# Silent Hill 3 & 4



## coderitr (Oct 12, 2003)

Yesterday I picked up SH3 and SH4 The Room for the PC. I have played SH2 on the Playstation 2 and really enjoyed it and since I got rid ot the PS2 I haven't played any more and frankly didn't know the SH series was available on the PC platform.

Anyway, the problem is that when I try to run the games I get the following error:



> This game requires a video card with a minimum of 32MB VRAM and programmable Vertex/Pixel Shader support. The application will now close.


 Bummer. I didn't read the box before I bought because I figured, hey, if it will run Myst IV Revelation it will run anything, right? I guess not. Turns out the MX chipset is not supported. My question is, is there anything that I can do besides replace the ASUS 9180 GeForce4 MX 64 MB AGP 8 that I have now? If I must replace the video card, what do you all recommend? Mind you, I'm not going to spend several hundred dollars on a start of the art video adapter. What's a good alternative? If there isn't one, anyone want to buy an unused copy of SH3 and SH4?


----------



## coderitr (Oct 12, 2003)

Minimum System Requirements:


> GeForce3 Ti/Radeon 8500 Video Chipset w/32MB VRAM


Recommended:


> GeForce4 Ti/Radeon 8500 Video Chipset w/64MB VRAM


Supported Video Chipsets:


> NVIDIA GeForceFX, GeForce4Ti, GeForce3Ti (GeForce MX series not supported.)

[Page images and their extracted text]
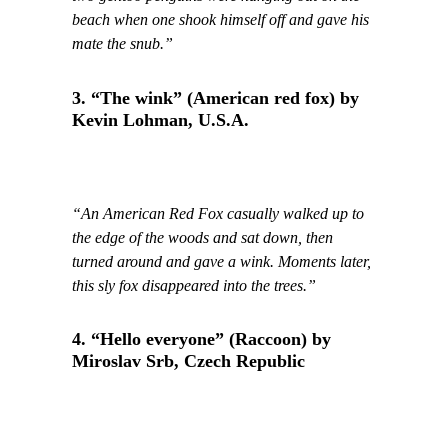
beach when one shook himself off and gave his
mate the snub.”
3. “The wink” (American red fox) by
Kevin Lohman, U.S.A.
“An American Red Fox casually walked up to
the edge of the woods and sat down, then
turned around and gave a wink. Moments later,
this sly fox disappeared into the trees.”
4. “Hello everyone” (Raccoon) by
Miroslav Srb, Czech Republic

Set of tasks ->
a) Condense the paragraph in the Silent Hill thread that begins "Bummer. I didn't read the box" into a short bulleted list that keeps its main facts.
b) Proceed with the Silent Hill thread, picking up after its last line.
Nothing in these rows is needed for the work.

Set of answers ->
a)
- The box wasn't read before buying, on the assumption that anything able to run Myst IV Revelation would run these games.
- The MX chipset turns out not to be supported.
- The current card is an ASUS 9180 GeForce4 MX 64 MB AGP 8.
- Question: is there any option besides replacing that card?
- If a new card is needed, recommendations are wanted for a good, affordable alternative, not one costing several hundred dollars.
- If there is no alternative, an unused copy of SH3 and SH4 is offered for sale.

b)
> ATI Radeon 9800, 9700, 9600, 9500, 9200, 9100, 9000, 8500
> Matrox Parhelia





> 9) Graphics cards
> 
> SILENT HILL 3 requires a graphics card with 3D hardware acceleration and at least 32 MB of VRAM on the card, along with 256 MB or more of system RAM. The drivers for your graphics card must support DirectX 8.1b or higher. If you are having any problems running the game, make sure to update your graphics card drivers.
> 
> ...


----------



## buck52 (Mar 9, 2001)

maybe move you to the new multimedia forum... see what happens there...

don't like it there, I'll move it to Hardware

buck


----------



## coderitr (Oct 12, 2003)

Thanks.


----------



## DoubleMs (Mar 13, 2005)

Quote:
NVIDIA GeForceFX, GeForce4Ti, GeForce3Ti (GeForce MX series not supported.)
ATI Radeon 9800, 9700, 9600, 9500, 9200, 9100, 9000, 8500
Matrox Parhelia

There's your problem...

(GeForce MX series not supported.)
The game doesn't support your graphics card, so I think you're out of luck.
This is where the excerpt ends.